Since the 1930's the research community has come quite a long way. Last year, the University of Wisconsin published a study that observed rhesus monkeys on a calorie-restricted diet. The dieting monkeys lived 20% longer. Considering rhesus monkeys live on average 27 years, this was an extensive examination and suggests the possibility that caloric restriction might be relevant for primates. Check out these monkeys, can you guess which one is on a diet? (it's the one on the left, both are pretty cute) These results need further validation and leave certain issues unanswered. The calorie-restricted monkeys had more deaths that were considered age unrelated and were excluded from the final statistical analysis. Additionally, the article did not seem to clarify whether the monkeys were kept in isolation or not. A second study is currently in progress sponsored by the National Institutes of Health.

Other researchers utilize model organisms to study the process of aging a little faster. The model organisms C. elegans has a much shorter life expectancy (~30 days), a short generation time (~ 3 days) and a well developed system to study various signalingg pathways. And these nematodes are very cute too (well maybe you have to be there). Nevertheless, it has been shown that even in a simple organism such as C. elegans restricting diet can increase life span through different pathways. Cynthia Kenyon has summarized these observations nicely in a recent review. The timing of the diet has a role in the pathway that leads to life span increase. To clarify, a pathway for life elongation is identified in C. elegans by putting the worm on a diet and then knocking out genes for certain elements of known pathways (i.e. daf-2 is the gene responsible for the insulin/IGF-1 receptor ortholog in the worm). If lifespan elongation is no longer achieved, it is suggested that the mechanism of increase occurs through the role of the gene product. As shown nicely in the chart above the pathways are dramatically different. Mild chronic food limitation acts through sir-2.1, a NAD-dependent histone deacetylase and the putative target of resveratrol, the well known small molecule that is found in red wine (structure on the left). Every other day feeding, however, elongates life through the insulin signaling pathway.

The aging picture is very complex, and the research (as well as more aging themed blog posts) are coming. It is striking that temporal variation in a diet can contribute to the same outcome in such different ways. Imagine varying the type of diet as well.

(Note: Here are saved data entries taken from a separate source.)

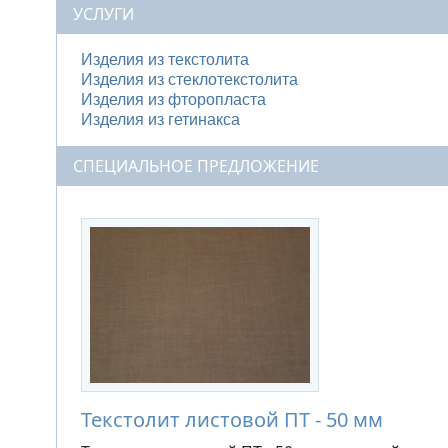
УСЛУГИ
Изделия из текстолита
Изделия из стеклотекстолита
Изделия из фторопласта
Изделия из гетинакса
СПЕЦИАЛЬНОЕ ПРЕДЛОЖЕНИЕ
Текстолит листовой ПТ - 50 мм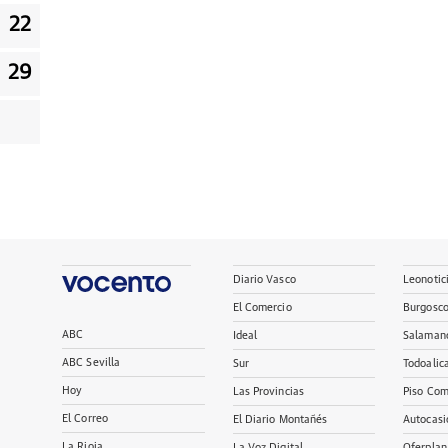
22
29
Diario Vasco
Leonotic
El Comercio
Burgosc
ABC
Ideal
Salaman
ABC Sevilla
Sur
Todoalic
Hoy
Las Provincias
Piso Com
El Correo
El Diario Montañés
Autocasi
La Rioja
La Voz Digital
Oferplan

The pathways that are considered in the worms are similar to those found in more complicated organisms such as humans, suggesting that there might be elements in many fundamental pathways, such as insulin signaling or control of gene expression that module life span.

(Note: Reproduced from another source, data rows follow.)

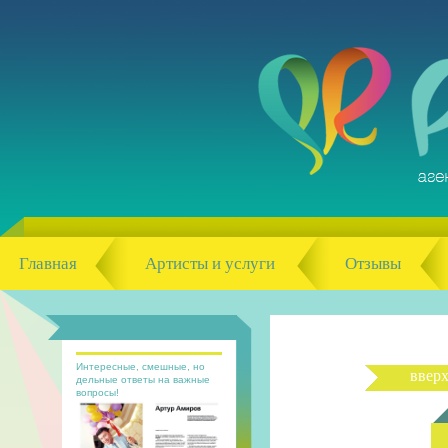
Главная
Артисты и услуги
Отзывы
Интересные, смешные, но
ввер
дельные ответы на важные
вопросы!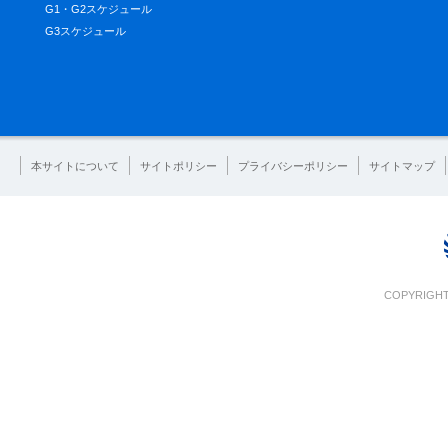
G1・G2スケジュール
G3スケジュール
本サイトについて
サイトポリシー
プライバシーポリシー
サイトマップ
COPYRIGHT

If the science community can properly understand this signaling networks - perhaps humans can live longer healthier lives. It is important to note that health is part of the life elongation process. Interestingly enough, even in the little C. elegans (1mm long) it is possible to differentiate between sickly looking long lived worms and happier long lived worms. The C. elegans community is starting to identify these differences and highlight the pathways that lead to longer lived healthier worms and maybe one day people.

A joke at every end:

Three sisters, a 92, a 94 and a 96 year old, all live together. One day the 96 year old is taking a shower. Suddenly she yells out "hey sisters, can one of you help me? I am in the shower and I don't know whether I am getting in or getting out." So the 94 year old sister starts walking up the stairs to help and suddenly she turns around and yells "hey sisters, can one of you help me? I am walking up the stairs and I don't know if I am going up or coming down?"

The 92 year old sister is sitting at the kitchen table. She mumbles to herself "I hope I never get to be like those two" and knocks on wood for superstition's sake. She yells back "Hold on, I'll be right there as soon as I see who is at the door!"